摘要

Human action may be observed from multi-view, which are highly related but sometimes look different from each other. Traditional metric learning algorithms have achieved satisfactory performance in single-view, but they often fail or do not satisfy when they are utilized to fuse different views. Thus, multi-view discriminative and structured dictionary learning with group sparsity and graph model (GM-GS-DSDL) is proposed to fuse different views and recognize human actions. First, spatio-temporal interest points are extracted for each view, and then multi-view bag of words (MVBoW) representation is employed, at the same time, the graph model is also utilized to fuse different views, which will remove overlapped interest points to explore their consistency properties.
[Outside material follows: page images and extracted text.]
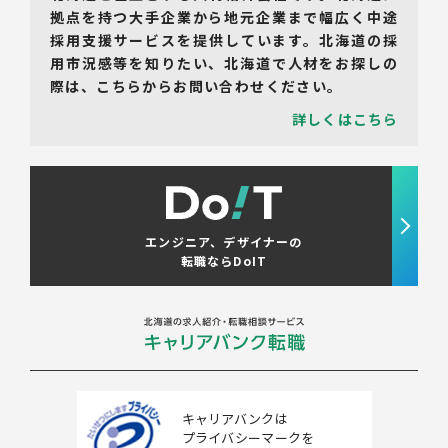
拠点を持つ大手企業から地元企業まで幅広く中途
採用支援サービスを提供しています。北海道の採
用市況感等を知りたい、北海道で人材をお探しの
際は、こちらからお問い合わせください。
詳しくはこちら
エンジニア、デザイナーの
転職ならDoIT
キャリアバンクは
プライバシーマークを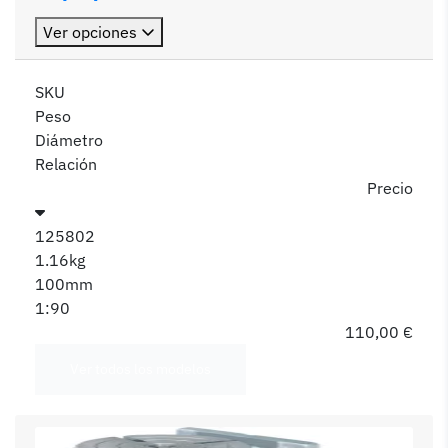
Ver opciones
SKU
Peso
Diámetro
Relación
Precio
125802
1.16kg
100mm
1:90
110,00 €
Ver todos los modelos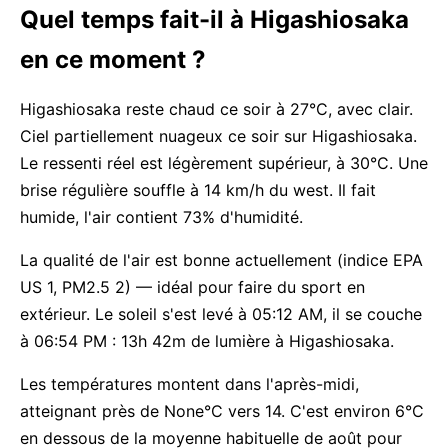
Quel temps fait-il à Higashiosaka
en ce moment ?
Higashiosaka reste chaud ce soir à 27°C, avec clair.
Ciel partiellement nuageux ce soir sur Higashiosaka.
Le ressenti réel est légèrement supérieur, à 30°C. Une
brise régulière souffle à 14 km/h du west. Il fait
humide, l'air contient 73% d'humidité.
La qualité de l'air est bonne actuellement (indice EPA
US 1, PM2.5 2) — idéal pour faire du sport en
extérieur. Le soleil s'est levé à 05:12 AM, il se couche
à 06:54 PM : 13h 42m de lumière à Higashiosaka.
Les températures montent dans l'après-midi,
atteignant près de None°C vers 14. C'est environ 6°C
en dessous de la moyenne habituelle de août pour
Furthermore, GM-GS-DSDL is formulated to discover the latent correlation among multiple views. In addition, we also issue a new multi-view action dataset with RGB, depth and skeleton data (called CVS-MV-RGBD). Large-scale experimental results on multi-view IXMAX and CVS-MV-RGBD datasets show that the exploring of consistency properties of different views by graph model is very useful, moreover, GM-GS-DSDL for each view, which are learnt simultaneously, can further improve the fusion performance. Comparative experiments demonstrate that our proposed algorithm can obtain competing performance against the state-of-the-art methods.